だが、ふたりともこういった店には慣れていない。話を聞かされているだけなのも嫌で、ルークが検討用のトレーを受け取り、それ以外の会話は断った。
「これは、私の目の色」
「そうだね」
「こっちも、目の色」
「うん」
「これは、ルークの色」
「僕のは関係あるの?」
「あるよ」
ミアが髪飾りを数個、持ち上げては光にかざし眺め、トレーに並べていく。髪飾りを選ぶのに、ルークの瞳の色を気にすることは理解できなかったが、ミアの楽しそうな表情を見られるのは嬉しかった。
近い将来、新調する指輪には、互いの瞳の色の石を嵌め込んでもいいかもしれない。指輪であれば、よっぽどしっかり見ないと気付かないだろう。
結局、迷いに迷うミアを前に、ミアが一番熱心に見ていたピンク色の髪飾りをルークが選んだ。ミアの瞳の色と同じ、ルークが紋章を解放したことで見えるようになった色で、ルークにも思い入れの強い色だ。市場にいる平民の習慣は分からないが、騎士時代から部下に驕ることには慣れていたし、女性に財布を出させないことがルークの常識だった。
他にも買うことはできるが、ミアはあまり喜ばないだろう。幼いころからほぼ物を買い与えてもらえなかったミアは、こうして自分のものを買ってもらうことに慣れていない。戸惑って困ってしまうのは見たくない。ただ、好きなものを実際に見に行って選べるようになったことは、覚えてほしい。
「今日の記念だね」
「来るたびに買ってもいいよ?」
「たくさんあっても使えないよ、私はエリザベスじゃないし」
「そう?」
(小説のお姫様も、たくさんアクセサリーを持ってるんじゃないの?)
ミアの反応は、ルークの想定と異なっていた。王家は大きなクローゼットにいくつもドレスやアクセサリーを収納しているし、エリザベスのもとで淑女教育を受けていたミアなら、それに憧れていると思っていた。
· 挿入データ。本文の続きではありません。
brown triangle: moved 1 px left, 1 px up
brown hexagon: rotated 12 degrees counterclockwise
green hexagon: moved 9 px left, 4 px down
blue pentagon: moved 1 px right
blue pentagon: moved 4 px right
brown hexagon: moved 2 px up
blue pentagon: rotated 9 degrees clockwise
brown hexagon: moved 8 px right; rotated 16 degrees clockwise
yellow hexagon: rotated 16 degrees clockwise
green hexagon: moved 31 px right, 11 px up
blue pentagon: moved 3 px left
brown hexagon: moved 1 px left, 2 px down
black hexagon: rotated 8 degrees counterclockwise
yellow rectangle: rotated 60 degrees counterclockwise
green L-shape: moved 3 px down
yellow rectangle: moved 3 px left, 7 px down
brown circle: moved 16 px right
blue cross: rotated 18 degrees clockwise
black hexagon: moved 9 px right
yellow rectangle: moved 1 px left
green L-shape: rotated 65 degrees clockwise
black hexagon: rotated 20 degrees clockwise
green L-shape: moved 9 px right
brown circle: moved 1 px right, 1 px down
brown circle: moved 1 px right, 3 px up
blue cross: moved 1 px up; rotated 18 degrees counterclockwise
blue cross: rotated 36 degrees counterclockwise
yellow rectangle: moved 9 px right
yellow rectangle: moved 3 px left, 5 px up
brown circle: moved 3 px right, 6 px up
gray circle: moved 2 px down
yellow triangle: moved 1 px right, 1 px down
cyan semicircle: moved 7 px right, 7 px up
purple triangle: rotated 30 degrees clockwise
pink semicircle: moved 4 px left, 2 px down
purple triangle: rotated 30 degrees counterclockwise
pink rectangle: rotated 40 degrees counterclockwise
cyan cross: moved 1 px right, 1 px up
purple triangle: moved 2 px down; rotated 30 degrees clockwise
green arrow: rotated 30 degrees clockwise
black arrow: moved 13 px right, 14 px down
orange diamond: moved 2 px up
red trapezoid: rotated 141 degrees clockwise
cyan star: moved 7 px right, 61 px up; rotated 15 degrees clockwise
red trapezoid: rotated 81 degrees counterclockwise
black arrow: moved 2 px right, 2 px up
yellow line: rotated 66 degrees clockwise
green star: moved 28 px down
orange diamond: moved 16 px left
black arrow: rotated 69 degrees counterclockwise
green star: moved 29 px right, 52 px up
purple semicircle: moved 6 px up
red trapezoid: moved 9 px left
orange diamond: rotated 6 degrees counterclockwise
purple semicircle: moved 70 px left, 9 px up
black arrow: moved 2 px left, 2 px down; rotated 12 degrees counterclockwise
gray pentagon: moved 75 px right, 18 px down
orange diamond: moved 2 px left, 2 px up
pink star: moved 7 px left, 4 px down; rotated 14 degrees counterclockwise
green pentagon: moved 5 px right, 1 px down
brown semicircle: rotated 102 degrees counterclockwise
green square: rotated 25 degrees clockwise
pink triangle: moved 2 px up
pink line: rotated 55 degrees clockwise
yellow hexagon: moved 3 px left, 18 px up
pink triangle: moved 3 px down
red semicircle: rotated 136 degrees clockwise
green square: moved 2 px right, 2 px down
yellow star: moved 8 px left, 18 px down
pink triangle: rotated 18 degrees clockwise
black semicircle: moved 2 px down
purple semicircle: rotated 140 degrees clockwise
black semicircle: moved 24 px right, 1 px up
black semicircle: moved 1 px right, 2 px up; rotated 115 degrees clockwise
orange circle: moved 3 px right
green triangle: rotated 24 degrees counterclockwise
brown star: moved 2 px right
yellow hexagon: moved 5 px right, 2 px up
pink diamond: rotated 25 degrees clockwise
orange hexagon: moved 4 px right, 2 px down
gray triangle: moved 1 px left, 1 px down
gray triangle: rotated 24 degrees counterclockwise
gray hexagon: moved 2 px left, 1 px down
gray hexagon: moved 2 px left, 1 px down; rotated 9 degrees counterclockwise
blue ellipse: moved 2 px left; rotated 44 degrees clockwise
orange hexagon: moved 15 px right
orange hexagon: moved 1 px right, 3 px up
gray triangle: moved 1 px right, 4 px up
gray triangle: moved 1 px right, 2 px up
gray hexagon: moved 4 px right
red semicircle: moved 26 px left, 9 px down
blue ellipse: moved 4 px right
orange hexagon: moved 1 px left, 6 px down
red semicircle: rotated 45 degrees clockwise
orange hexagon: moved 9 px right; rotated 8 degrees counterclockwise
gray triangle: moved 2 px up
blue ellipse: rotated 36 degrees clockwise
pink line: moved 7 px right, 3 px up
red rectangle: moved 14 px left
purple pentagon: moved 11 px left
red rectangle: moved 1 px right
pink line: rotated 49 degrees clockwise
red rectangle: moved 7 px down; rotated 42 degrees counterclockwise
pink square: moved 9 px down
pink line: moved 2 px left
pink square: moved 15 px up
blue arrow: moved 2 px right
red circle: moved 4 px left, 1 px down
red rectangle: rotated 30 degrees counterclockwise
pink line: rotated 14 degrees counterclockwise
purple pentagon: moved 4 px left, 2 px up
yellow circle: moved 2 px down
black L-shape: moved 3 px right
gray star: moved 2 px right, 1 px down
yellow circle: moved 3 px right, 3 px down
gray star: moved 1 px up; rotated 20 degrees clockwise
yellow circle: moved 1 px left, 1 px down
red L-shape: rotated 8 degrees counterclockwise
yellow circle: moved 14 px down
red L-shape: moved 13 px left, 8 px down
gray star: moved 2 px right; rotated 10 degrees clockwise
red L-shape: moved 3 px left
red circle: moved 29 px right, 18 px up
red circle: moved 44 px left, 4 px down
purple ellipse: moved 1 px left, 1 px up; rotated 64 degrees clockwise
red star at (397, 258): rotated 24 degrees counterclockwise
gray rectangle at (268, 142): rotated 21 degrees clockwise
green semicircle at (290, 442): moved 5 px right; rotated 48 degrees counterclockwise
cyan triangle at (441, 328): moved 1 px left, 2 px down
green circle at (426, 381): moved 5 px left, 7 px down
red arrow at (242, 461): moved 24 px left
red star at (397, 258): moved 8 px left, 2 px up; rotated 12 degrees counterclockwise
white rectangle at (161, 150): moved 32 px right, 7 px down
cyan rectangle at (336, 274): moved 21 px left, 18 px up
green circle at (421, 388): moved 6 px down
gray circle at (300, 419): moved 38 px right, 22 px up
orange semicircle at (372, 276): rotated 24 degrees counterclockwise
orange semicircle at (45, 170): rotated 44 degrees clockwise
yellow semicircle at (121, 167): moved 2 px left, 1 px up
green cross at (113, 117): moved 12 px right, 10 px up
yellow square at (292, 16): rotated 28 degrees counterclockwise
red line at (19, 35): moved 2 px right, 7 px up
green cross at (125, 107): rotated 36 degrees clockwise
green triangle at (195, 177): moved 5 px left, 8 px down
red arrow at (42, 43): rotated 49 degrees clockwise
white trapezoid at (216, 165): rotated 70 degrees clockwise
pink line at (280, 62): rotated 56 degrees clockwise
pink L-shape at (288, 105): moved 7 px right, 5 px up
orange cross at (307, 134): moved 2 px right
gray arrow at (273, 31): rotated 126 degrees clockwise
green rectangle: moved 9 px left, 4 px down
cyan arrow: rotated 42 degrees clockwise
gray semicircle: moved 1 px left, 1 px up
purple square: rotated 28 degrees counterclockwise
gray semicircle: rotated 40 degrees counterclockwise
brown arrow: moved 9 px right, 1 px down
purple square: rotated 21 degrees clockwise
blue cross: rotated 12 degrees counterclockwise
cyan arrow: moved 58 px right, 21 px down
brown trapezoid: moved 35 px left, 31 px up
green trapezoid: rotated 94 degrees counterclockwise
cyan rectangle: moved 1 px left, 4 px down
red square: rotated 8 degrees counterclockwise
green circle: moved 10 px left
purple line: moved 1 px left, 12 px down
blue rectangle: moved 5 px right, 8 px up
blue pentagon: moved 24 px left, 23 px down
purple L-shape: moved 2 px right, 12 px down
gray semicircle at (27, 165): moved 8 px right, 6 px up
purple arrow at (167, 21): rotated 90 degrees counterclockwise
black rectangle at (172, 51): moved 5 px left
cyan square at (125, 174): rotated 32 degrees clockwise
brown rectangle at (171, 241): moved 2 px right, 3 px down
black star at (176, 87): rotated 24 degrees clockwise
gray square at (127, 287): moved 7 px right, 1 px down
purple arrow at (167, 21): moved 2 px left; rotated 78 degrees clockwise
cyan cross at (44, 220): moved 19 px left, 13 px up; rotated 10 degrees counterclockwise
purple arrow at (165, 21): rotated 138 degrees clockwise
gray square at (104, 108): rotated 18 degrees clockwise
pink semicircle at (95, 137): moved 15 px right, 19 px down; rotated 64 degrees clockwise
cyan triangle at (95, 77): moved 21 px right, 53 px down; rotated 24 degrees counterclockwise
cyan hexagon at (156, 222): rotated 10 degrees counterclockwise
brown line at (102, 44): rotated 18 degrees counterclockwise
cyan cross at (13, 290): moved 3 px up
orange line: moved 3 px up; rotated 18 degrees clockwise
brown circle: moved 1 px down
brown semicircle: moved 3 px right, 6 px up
平和が戻った今、夜会などの出席も増え、そのぶんミアの目にも触れる機会が増えるはずだ。
包みを店主から受け取り、ミアの手を引きつつ店を出て、すぐ側にあった路地に入った。よっぽど嬉しいのだろう、ミアの顔はほころんで、頬もほんのり赤みがかっている。そんな可愛い顔を、人前に出したくない。自分でも驚くくらい、今のミアを誰かに見られたくなかった。
路地に入った理由が分からず覗き込んでくるミアを、後ろ向きに立たせる。セントレ王国に帰ってきてからの手入れで、張りと艶を取り戻しつつある髪をハーフアップにまとめる。これくらいの簡単なものなら、ルークでも魔術なしでしてあげられる。
(うん、よく似合ってる)
鏡を持ち合わせておらず、その場で記録魔術を出してミアに見せると、嬉しそうな顔が一段と明るくなる。その表情を誰にも見せたくなくて、抱き締めてしまう。
「外だよ」
「外だからだよ」
よく分かっていなさそうなミアに、わざわざ説明してあげるほど、ルークに余裕はない。そんな顔を外でしないでほしいとか、ミアを独り占めしたいとか、本人に言えるわけがない。